Work to complete
Copy each line below containing "study".

Material for this exercise
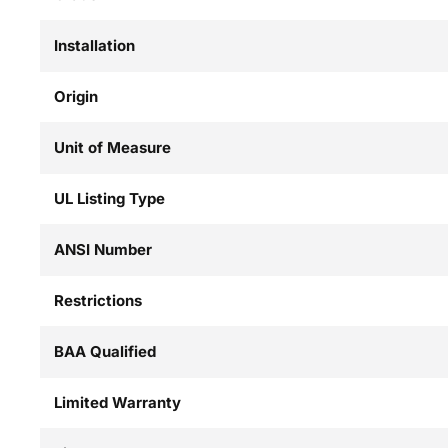
Installation
Origin
Unit of Measure
UL Listing Type
ANSI Number
Restrictions
BAA Qualified
Limited Warranty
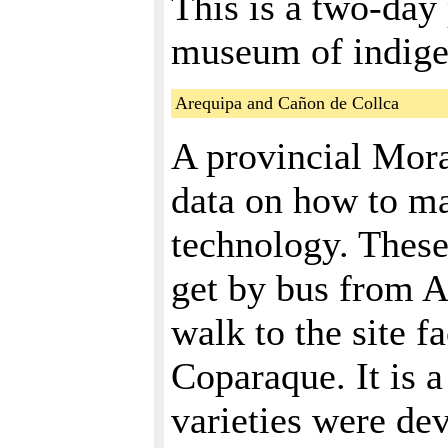
This is a two-day
museum of indige
Arequipa and Cañon de Collca
A provincial Moray
data on how to ma
technology. These
get by bus from A
walk to the site f
Coparaque. It is a
varieties were de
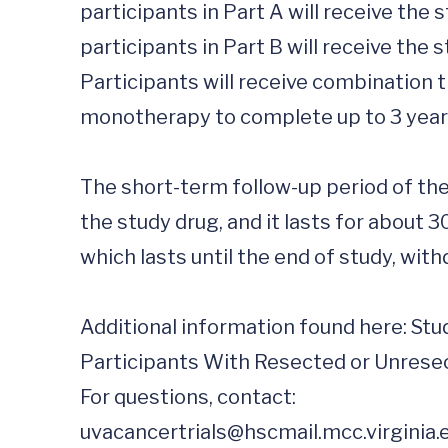
participants in Part A will receive the
participants in Part B will receive the
Participants will receive combination 
monotherapy to complete up to 3 years
The short-term follow-up period of the
the study drug, and it lasts for about 3
which lasts until the end of study, withd
Additional information found here: Stu
Participants With Resected or Unresec
uvacancertrials@hscmail.mcc.virginia.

Answer box
the study drug, and it lasts for about 3
which lasts until the end of study, withd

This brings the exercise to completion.